=== Begin Enclosure ===

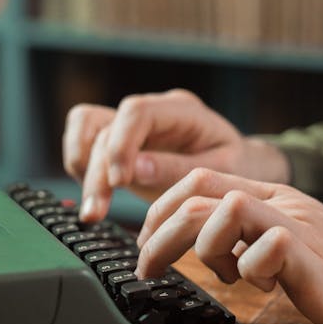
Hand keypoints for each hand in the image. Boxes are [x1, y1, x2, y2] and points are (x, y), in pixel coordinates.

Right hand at [62, 88, 289, 221]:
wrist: (241, 166)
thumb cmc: (237, 167)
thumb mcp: (221, 172)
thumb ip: (177, 170)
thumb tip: (132, 171)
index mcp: (181, 110)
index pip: (136, 111)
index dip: (121, 144)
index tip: (119, 181)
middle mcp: (152, 111)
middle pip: (107, 126)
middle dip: (97, 171)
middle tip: (96, 213)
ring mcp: (133, 124)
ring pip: (87, 127)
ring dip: (83, 166)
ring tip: (93, 210)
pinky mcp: (120, 140)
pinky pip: (85, 139)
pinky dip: (81, 165)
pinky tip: (95, 196)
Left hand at [135, 168, 322, 323]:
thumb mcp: (289, 250)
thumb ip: (250, 241)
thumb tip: (205, 252)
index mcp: (273, 199)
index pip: (201, 179)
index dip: (161, 207)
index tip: (144, 243)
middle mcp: (281, 205)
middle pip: (199, 191)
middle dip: (157, 227)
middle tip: (145, 265)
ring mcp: (298, 228)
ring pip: (225, 208)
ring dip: (196, 245)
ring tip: (201, 277)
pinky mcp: (315, 261)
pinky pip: (268, 249)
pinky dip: (247, 268)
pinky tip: (256, 288)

=== End Enclosure ===

= EXERCISE DIRECTIONS =
Retype, exactly as shown, the lines from the one with "thumb ip: (177, 170)" through the end of the records.

= EXERCISE OUTPUT =
thumb ip: (177, 170)
thumb tip: (132, 171)
index mcp: (181, 110)
index pip: (136, 111)
index dip: (121, 144)
index tip: (119, 181)
middle mcp: (152, 111)
middle pip: (107, 126)
middle dip: (97, 171)
middle tip: (96, 213)
ring mcp: (133, 124)
ring pip: (87, 127)
ring dip: (83, 166)
ring tip: (93, 210)
pinky mcp: (120, 140)
pinky pip: (85, 139)
pinky dip: (81, 165)
pinky tip: (95, 196)
Left hand at [135, 168, 322, 323]:
thumb mcp: (289, 250)
thumb ip: (250, 241)
thumb tip: (205, 252)
index mcp: (273, 199)
index pip: (201, 179)
index dip: (161, 207)
index tip: (144, 243)
middle mcp: (281, 205)
middle pip: (199, 191)
middle dip: (157, 227)
middle tip: (145, 265)
ring mcp: (298, 228)
ring pip: (225, 208)
ring dip: (196, 245)
ring tip: (201, 277)
pinky mcp: (315, 261)
pinky pip: (268, 249)
pinky dip: (247, 268)
pinky tip: (256, 288)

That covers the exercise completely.